Qualche minuto dopo arriviamo a destinazione, sono circondata da palazzi enormi, sono dappertutto e io mi guardò intorno per cercare di capire dove siamo.

«Io abito qui.» finalmente Grayson si decide a parlare e dopo averlo seguito fuori dalla macchina, lo seguo fin dentro uno dei palazzi «Prendiamo l'ascensore okay? Non credo che tu voglia farti cinque piani a piedi.» io annuisco soltanto.
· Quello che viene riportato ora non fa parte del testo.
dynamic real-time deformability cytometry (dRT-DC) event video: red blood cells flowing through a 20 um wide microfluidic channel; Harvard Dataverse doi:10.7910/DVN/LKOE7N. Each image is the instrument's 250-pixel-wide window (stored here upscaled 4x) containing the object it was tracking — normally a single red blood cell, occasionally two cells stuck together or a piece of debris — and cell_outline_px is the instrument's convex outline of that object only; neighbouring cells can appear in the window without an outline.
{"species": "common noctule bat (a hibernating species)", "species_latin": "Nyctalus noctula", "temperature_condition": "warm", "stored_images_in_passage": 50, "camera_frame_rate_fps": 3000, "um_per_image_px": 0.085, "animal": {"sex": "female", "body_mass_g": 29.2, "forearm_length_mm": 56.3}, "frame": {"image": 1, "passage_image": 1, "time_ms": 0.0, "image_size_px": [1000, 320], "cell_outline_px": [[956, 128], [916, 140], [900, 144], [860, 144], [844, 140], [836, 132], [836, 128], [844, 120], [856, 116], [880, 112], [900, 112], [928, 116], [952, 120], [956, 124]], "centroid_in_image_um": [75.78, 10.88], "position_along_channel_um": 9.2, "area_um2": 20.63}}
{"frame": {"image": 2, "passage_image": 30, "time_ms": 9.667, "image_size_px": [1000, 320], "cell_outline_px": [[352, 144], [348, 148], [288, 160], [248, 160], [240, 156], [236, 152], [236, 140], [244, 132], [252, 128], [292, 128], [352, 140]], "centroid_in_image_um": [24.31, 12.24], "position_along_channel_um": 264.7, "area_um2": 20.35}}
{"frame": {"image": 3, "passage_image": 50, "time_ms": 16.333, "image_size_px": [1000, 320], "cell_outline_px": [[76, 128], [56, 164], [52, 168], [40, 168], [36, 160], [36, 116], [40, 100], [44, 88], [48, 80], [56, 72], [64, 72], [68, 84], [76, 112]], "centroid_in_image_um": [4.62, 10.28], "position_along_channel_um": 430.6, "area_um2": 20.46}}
E una volta entrata non so se farmi prendere dal panico perché soffro di claustrofobia e non gliel'ho detto, o cercare di fingere e non farlo notare.

«Emh, da quanto abiti qui?» gli chiedo stupidamente per cercare di non pensare al fatto che sono chiusa in un fottuto ascensore e che potrebbe bloccarsi da un momento all'altro.

«Tre anni.»

Quindi si è trasferito qui quando aveva vent'anni in pratica.

«Sembra un posto tranquillo.» dico continuando a guardare dappertutto e a giocare in modo nervoso con le mie mani.

«Arya, sei claustrofobica?» mi chiede dal nulla ed io mi costringo a guardarlo, mi sta fissando con un cipiglio sul volto, come se stesse cercando di capire qualcosa.

«Emh, si.» annuisco e lui si avvicina a me, non so se svenire perché ha ridotto ancora di più il mio spazio vitale o perché mi si è avvicinato tanto da poter sentire il suo profumo.

«Siamo quasi arrivati, stai tranquilla.» mi accarezza i fianchi e io chiudo gli occhi.

Quando sento il tin dell'ascensore capisco che non mi ha mentito e che siamo davvero arrivati, mi precipito, nel vero senso della parola, fuori da quell'aggeggio infernale e lui mi segue.

«Avresti dovuto dirmelo.» mi rimprovera lui, una volta fuori, io mi limito a fare spallucce.

Lo seguo verso quella che credo sia la porta di casa sua, appartamento A79, bene bene. Non appena entriamo e accende la luce, la sua casa già mi piace, è tutta moderna e dai colori nero, bianco e grigio, in realtà lo immaginavo, Grayson non è un tipo da casa color arcobaleno, appena si chiude la porta dietro di se, sento un abbaio e quando un grosso cane nero si avvicina a noi, non so come reagire.

«È tuo?» gli chiedo e solo dopo mi rendo conto della domanda stupida che ho appena fatto.

«Si, l'ho trovato un'anno fa per strada, era decisamente più piccolo e ridotto male.» mi racconta e per un momento mi si stringe il cuore.

Come hanno potuto abbandonare a se stesso un esserino così dolce?

«L'hai curato e te lo sei tenuto.» dico più a me stessa che a lui.

«In realtà all'inizio non volevo tenerlo.» fa spallucce come se volesse sminuire ciò che ha fatto.

Ma credo lo stesso che sia una cosa bellissima e anche se non vuole darlo a vedere, Grayson è davvero una gran bella persona e anche se lui vuole far credere il contrario, ha dei sentimenti.

«Ciao!» mi piego un po' per avvicinarmi al cagnolone che ho difronte, lui mi guarda, mi fissa e si avvicina di poco.

«Di solito ringhia a chiunque non conosca o semplicemente non si lascia avvicinare.» mi dice mentre osserva la scena.